**WHAT THE TASK REQUIRES**
Pictures must be left out. Retype exactly the lines from the one containing "hfov_deg: 6.9" through the last line of the records below.

───── RECORDED DATA

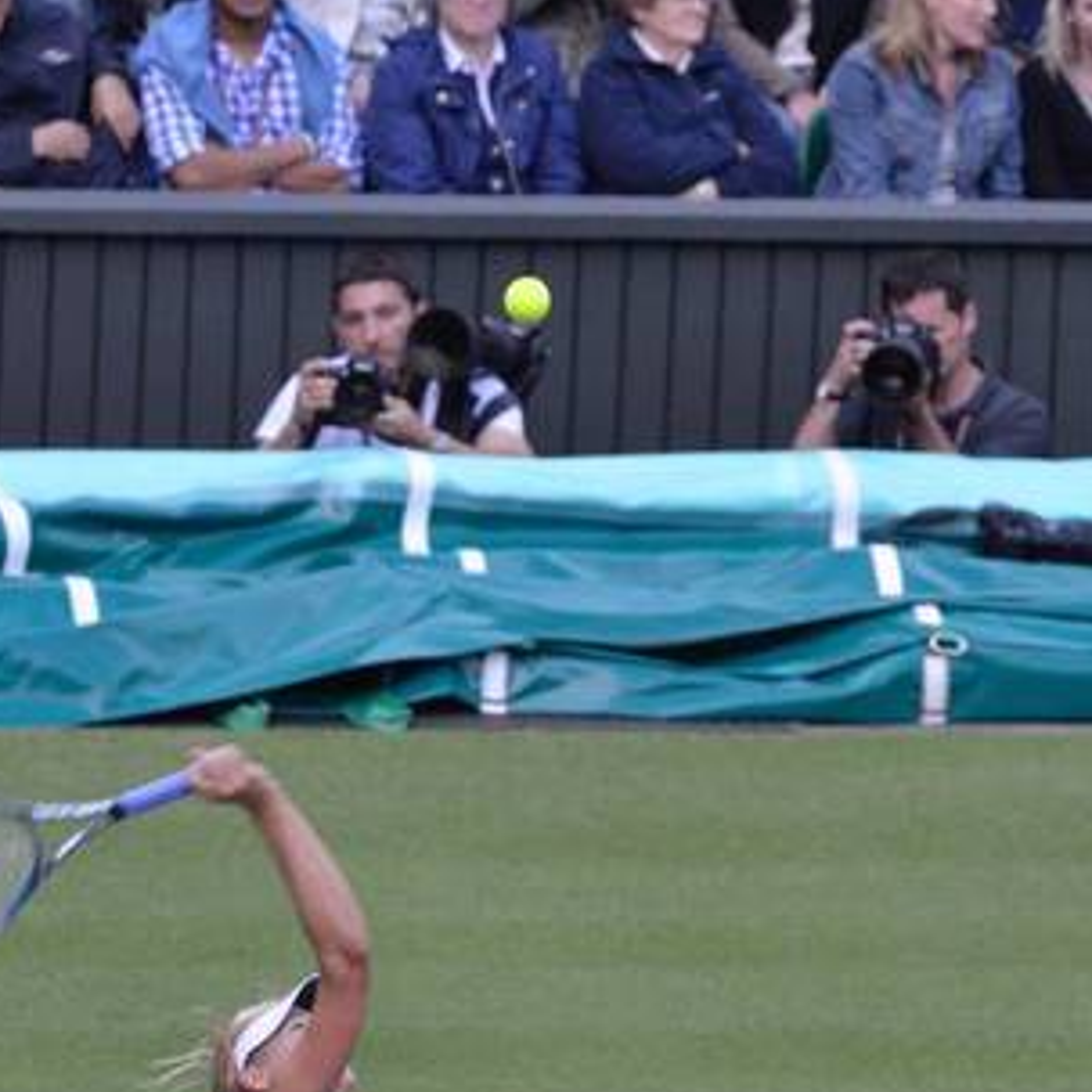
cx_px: 348
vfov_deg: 2.5
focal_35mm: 705
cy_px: 966
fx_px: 25162
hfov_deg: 2.5
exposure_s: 1/800
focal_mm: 240
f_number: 5.3
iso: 1250
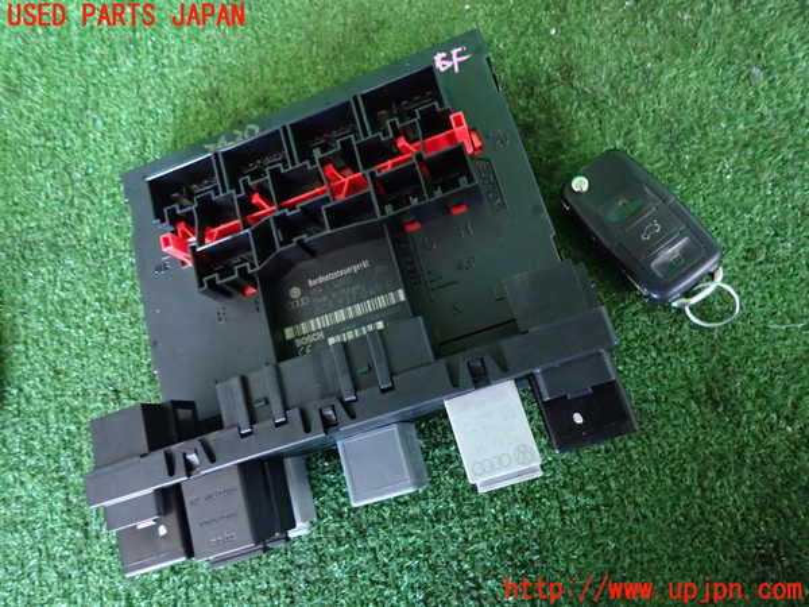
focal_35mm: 25
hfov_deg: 69.4
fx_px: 584
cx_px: 404
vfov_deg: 54.9
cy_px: 304
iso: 800
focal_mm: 4.5
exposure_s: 1/30
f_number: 2
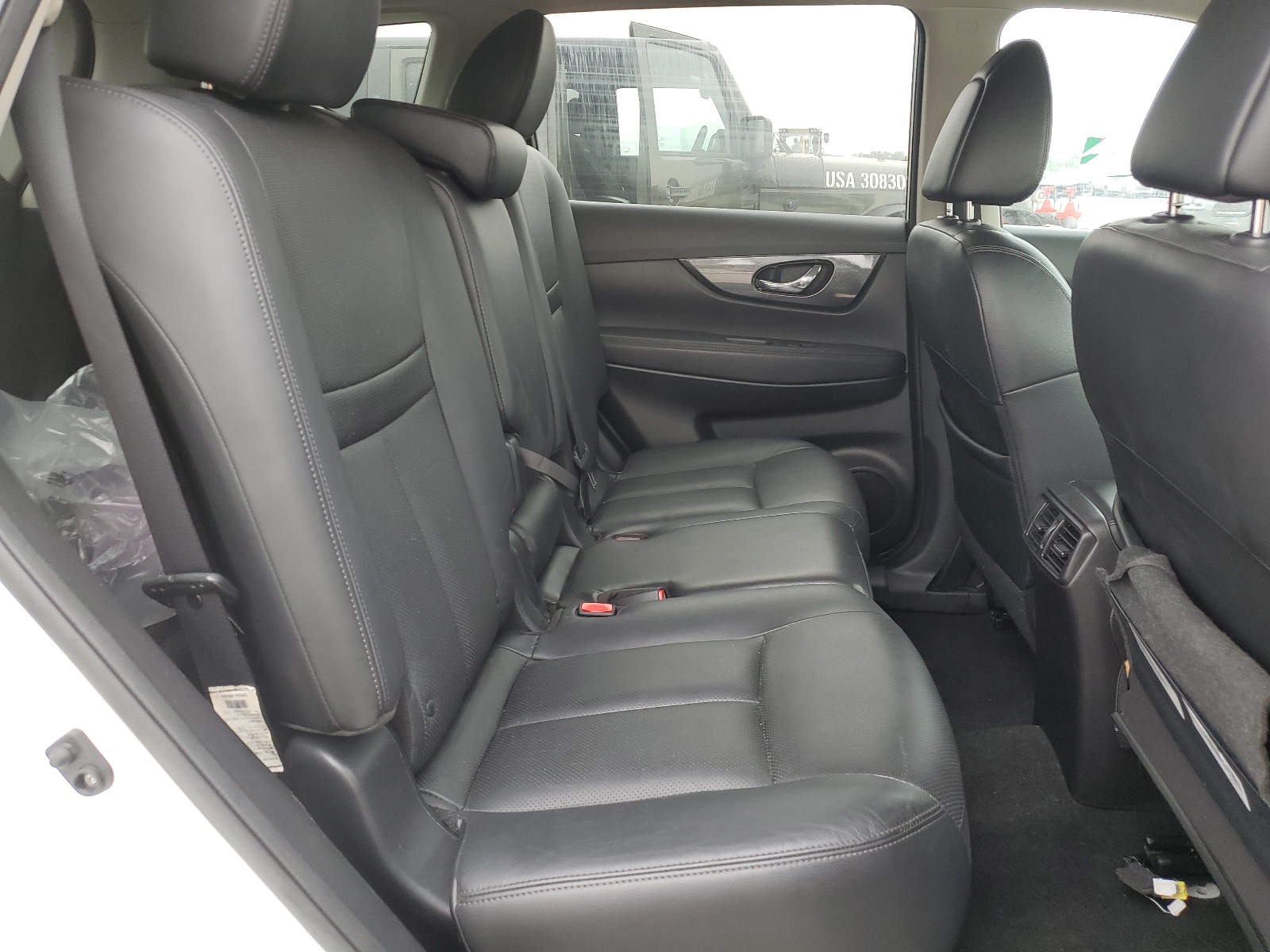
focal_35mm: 26
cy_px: 476
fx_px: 954
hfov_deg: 67.3
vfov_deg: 53.1
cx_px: 635
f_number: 1.5
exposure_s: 1/120
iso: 57
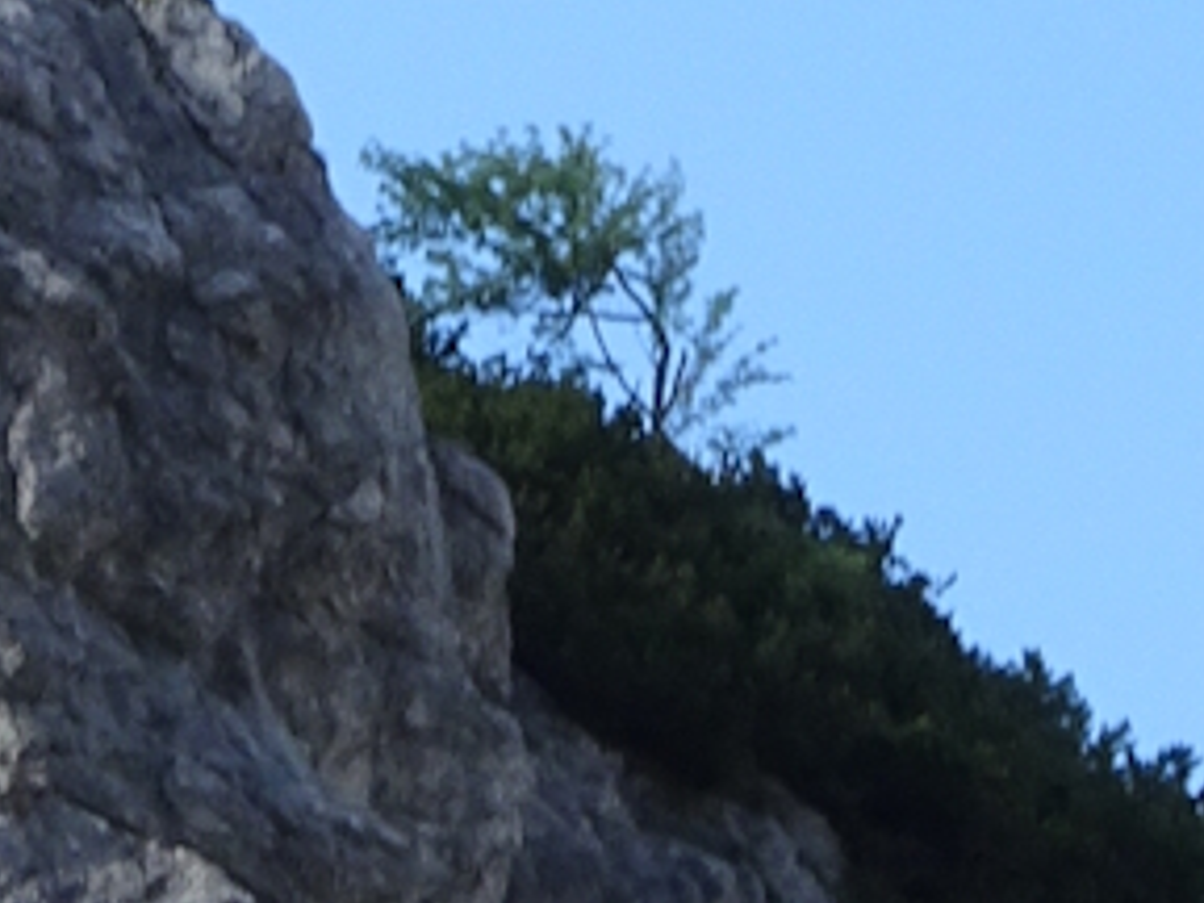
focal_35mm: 486
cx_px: -301
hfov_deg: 4.1
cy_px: -146
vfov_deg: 3.1
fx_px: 16904
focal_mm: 12.42
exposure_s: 1/200
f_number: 5
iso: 80
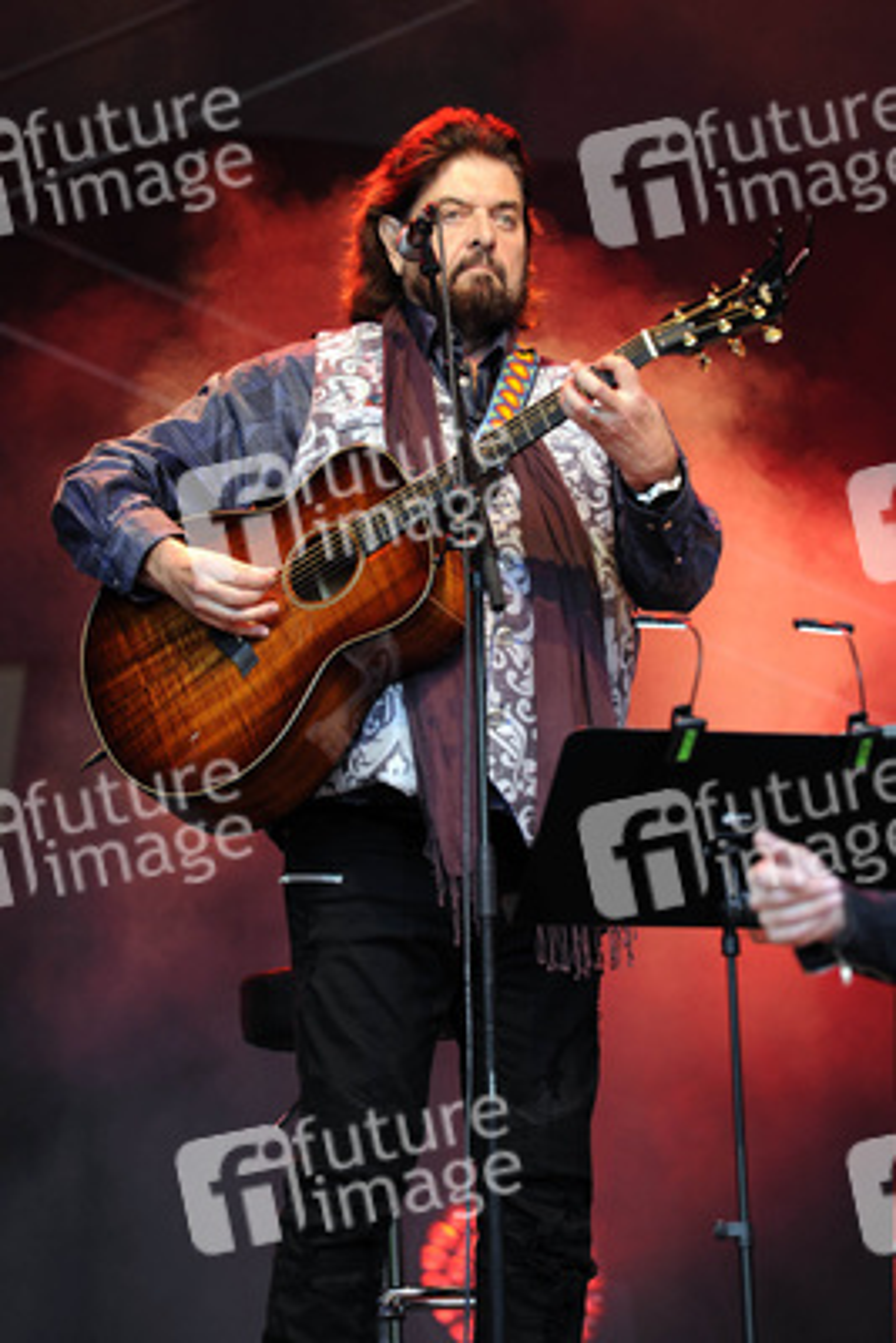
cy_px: 672
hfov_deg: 6.9
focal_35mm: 200
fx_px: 7460
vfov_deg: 10.3
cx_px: 448
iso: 400
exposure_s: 1/200
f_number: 3.5
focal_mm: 200
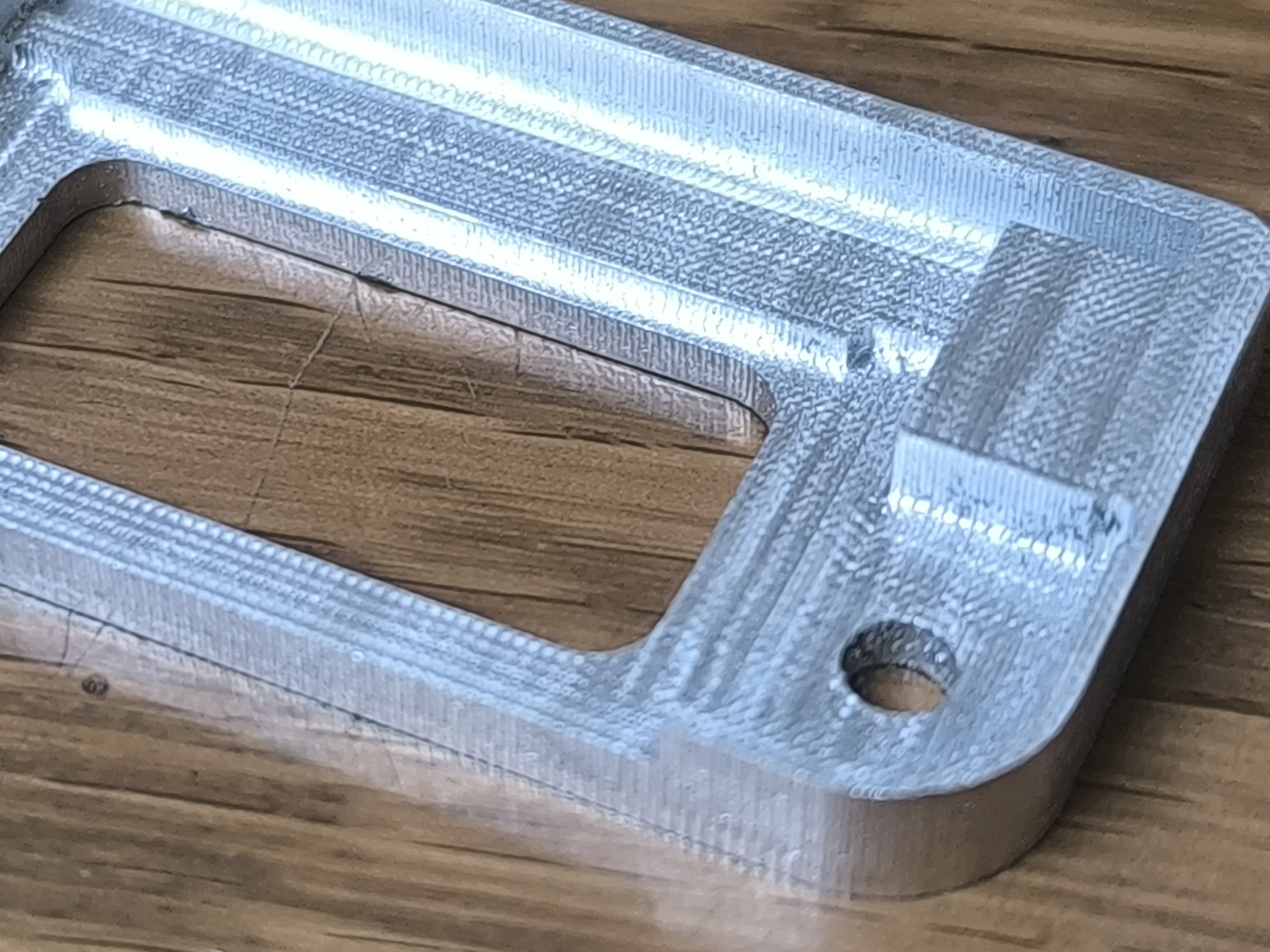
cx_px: 485
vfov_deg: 15.7
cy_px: 326
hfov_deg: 20.8
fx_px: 3448
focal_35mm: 94
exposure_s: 1/50
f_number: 1.65
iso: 1000
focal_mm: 6.14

──────────

**RESULT**
hfov_deg: 6.9
focal_35mm: 200
fx_px: 7460
vfov_deg: 10.3
cx_px: 448
iso: 400
exposure_s: 1/200
f_number: 3.5
focal_mm: 200
cx_px: 485
vfov_deg: 15.7
cy_px: 326
hfov_deg: 20.8
fx_px: 3448
focal_35mm: 94
exposure_s: 1/50
f_number: 1.65
iso: 1000
focal_mm: 6.14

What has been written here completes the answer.